▶ EXERCISE: Extract every line of the data below and reproduce each one verbatim, character for character.

>> begin

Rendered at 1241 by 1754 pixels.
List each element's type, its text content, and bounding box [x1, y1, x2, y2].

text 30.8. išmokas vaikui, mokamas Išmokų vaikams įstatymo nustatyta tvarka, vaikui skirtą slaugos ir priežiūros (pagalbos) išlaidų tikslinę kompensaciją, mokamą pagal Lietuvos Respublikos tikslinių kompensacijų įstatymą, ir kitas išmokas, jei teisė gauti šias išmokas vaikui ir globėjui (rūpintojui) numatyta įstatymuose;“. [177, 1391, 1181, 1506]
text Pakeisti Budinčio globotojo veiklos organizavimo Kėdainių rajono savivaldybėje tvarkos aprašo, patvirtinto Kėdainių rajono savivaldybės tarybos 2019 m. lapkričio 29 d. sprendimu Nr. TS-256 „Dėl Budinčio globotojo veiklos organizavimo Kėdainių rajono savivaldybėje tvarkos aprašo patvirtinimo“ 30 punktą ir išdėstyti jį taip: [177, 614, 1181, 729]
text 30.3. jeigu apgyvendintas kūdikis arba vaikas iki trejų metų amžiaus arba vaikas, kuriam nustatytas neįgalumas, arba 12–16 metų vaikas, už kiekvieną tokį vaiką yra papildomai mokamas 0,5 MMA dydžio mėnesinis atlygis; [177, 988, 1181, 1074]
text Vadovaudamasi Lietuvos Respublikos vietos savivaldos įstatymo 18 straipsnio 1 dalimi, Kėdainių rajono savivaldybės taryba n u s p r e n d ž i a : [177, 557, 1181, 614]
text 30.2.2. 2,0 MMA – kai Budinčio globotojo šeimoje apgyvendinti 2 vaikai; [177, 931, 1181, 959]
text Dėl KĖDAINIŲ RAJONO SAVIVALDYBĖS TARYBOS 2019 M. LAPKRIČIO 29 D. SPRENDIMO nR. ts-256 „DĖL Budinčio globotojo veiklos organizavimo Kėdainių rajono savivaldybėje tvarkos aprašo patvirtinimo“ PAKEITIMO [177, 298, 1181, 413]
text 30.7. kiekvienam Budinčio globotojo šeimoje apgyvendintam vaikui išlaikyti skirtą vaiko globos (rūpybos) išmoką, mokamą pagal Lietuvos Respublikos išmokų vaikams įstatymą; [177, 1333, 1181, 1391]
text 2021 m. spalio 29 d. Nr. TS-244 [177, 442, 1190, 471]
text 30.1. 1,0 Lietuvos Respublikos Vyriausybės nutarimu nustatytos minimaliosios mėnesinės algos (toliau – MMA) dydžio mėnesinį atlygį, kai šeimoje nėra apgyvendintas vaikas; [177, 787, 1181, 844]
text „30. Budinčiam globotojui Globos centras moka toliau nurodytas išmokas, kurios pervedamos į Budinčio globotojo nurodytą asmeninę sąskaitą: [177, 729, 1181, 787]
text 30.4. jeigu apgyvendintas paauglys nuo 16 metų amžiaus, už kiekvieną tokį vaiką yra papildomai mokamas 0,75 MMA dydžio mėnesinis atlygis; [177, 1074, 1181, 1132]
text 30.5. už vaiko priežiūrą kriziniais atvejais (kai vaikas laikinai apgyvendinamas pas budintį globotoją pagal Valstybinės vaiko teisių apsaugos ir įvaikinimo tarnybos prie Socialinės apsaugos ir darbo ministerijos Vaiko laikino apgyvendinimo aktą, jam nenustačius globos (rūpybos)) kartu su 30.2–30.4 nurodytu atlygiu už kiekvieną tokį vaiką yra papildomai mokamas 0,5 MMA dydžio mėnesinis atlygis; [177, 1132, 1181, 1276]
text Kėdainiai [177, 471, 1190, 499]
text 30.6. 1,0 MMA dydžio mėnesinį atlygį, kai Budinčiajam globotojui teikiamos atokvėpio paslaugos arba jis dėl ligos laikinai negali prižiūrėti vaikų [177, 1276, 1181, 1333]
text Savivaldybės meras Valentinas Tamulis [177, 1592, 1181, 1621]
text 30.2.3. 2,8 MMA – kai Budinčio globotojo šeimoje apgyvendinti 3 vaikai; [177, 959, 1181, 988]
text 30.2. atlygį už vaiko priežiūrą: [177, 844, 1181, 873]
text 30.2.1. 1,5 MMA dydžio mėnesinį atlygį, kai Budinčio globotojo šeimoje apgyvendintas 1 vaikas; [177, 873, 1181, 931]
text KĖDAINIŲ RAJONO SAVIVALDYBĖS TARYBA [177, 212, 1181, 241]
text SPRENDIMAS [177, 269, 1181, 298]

>> end

▶ COMPLETE RESPONSE:
Rendered at 1241 by 1754 pixels.
List each element's type, its text content, and bounding box [x1, y1, x2, y2].

text 30.8. išmokas vaikui, mokamas Išmokų vaikams įstatymo nustatyta tvarka, vaikui skirtą slaugos ir priežiūros (pagalbos) išlaidų tikslinę kompensaciją, mokamą pagal Lietuvos Respublikos tikslinių kompensacijų įstatymą, ir kitas išmokas, jei teisė gauti šias išmokas vaikui ir globėjui (rūpintojui) numatyta įstatymuose;“. [177, 1391, 1181, 1506]
text Pakeisti Budinčio globotojo veiklos organizavimo Kėdainių rajono savivaldybėje tvarkos aprašo, patvirtinto Kėdainių rajono savivaldybės tarybos 2019 m. lapkričio 29 d. sprendimu Nr. TS-256 „Dėl Budinčio globotojo veiklos organizavimo Kėdainių rajono savivaldybėje tvarkos aprašo patvirtinimo“ 30 punktą ir išdėstyti jį taip: [177, 614, 1181, 729]
text 30.3. jeigu apgyvendintas kūdikis arba vaikas iki trejų metų amžiaus arba vaikas, kuriam nustatytas neįgalumas, arba 12–16 metų vaikas, už kiekvieną tokį vaiką yra papildomai mokamas 0,5 MMA dydžio mėnesinis atlygis; [177, 988, 1181, 1074]
text Vadovaudamasi Lietuvos Respublikos vietos savivaldos įstatymo 18 straipsnio 1 dalimi, Kėdainių rajono savivaldybės taryba n u s p r e n d ž i a : [177, 557, 1181, 614]
text 30.2.2. 2,0 MMA – kai Budinčio globotojo šeimoje apgyvendinti 2 vaikai; [177, 931, 1181, 959]
text Dėl KĖDAINIŲ RAJONO SAVIVALDYBĖS TARYBOS 2019 M. LAPKRIČIO 29 D. SPRENDIMO nR. ts-256 „DĖL Budinčio globotojo veiklos organizavimo Kėdainių rajono savivaldybėje tvarkos aprašo patvirtinimo“ PAKEITIMO [177, 298, 1181, 413]
text 30.7. kiekvienam Budinčio globotojo šeimoje apgyvendintam vaikui išlaikyti skirtą vaiko globos (rūpybos) išmoką, mokamą pagal Lietuvos Respublikos išmokų vaikams įstatymą; [177, 1333, 1181, 1391]
text 2021 m. spalio 29 d. Nr. TS-244 [177, 442, 1190, 471]
text 30.1. 1,0 Lietuvos Respublikos Vyriausybės nutarimu nustatytos minimaliosios mėnesinės algos (toliau – MMA) dydžio mėnesinį atlygį, kai šeimoje nėra apgyvendintas vaikas; [177, 787, 1181, 844]
text „30. Budinčiam globotojui Globos centras moka toliau nurodytas išmokas, kurios pervedamos į Budinčio globotojo nurodytą asmeninę sąskaitą: [177, 729, 1181, 787]
text 30.4. jeigu apgyvendintas paauglys nuo 16 metų amžiaus, už kiekvieną tokį vaiką yra papildomai mokamas 0,75 MMA dydžio mėnesinis atlygis; [177, 1074, 1181, 1132]
text 30.5. už vaiko priežiūrą kriziniais atvejais (kai vaikas laikinai apgyvendinamas pas budintį globotoją pagal Valstybinės vaiko teisių apsaugos ir įvaikinimo tarnybos prie Socialinės apsaugos ir darbo ministerijos Vaiko laikino apgyvendinimo aktą, jam nenustačius globos (rūpybos)) kartu su 30.2–30.4 nurodytu atlygiu už kiekvieną tokį vaiką yra papildomai mokamas 0,5 MMA dydžio mėnesinis atlygis; [177, 1132, 1181, 1276]
text Kėdainiai [177, 471, 1190, 499]
text 30.6. 1,0 MMA dydžio mėnesinį atlygį, kai Budinčiajam globotojui teikiamos atokvėpio paslaugos arba jis dėl ligos laikinai negali prižiūrėti vaikų [177, 1276, 1181, 1333]
text Savivaldybės meras Valentinas Tamulis [177, 1592, 1181, 1621]
text 30.2.3. 2,8 MMA – kai Budinčio globotojo šeimoje apgyvendinti 3 vaikai; [177, 959, 1181, 988]
text 30.2. atlygį už vaiko priežiūrą: [177, 844, 1181, 873]
text 30.2.1. 1,5 MMA dydžio mėnesinį atlygį, kai Budinčio globotojo šeimoje apgyvendintas 1 vaikas; [177, 873, 1181, 931]
text KĖDAINIŲ RAJONO SAVIVALDYBĖS TARYBA [177, 212, 1181, 241]
text SPRENDIMAS [177, 269, 1181, 298]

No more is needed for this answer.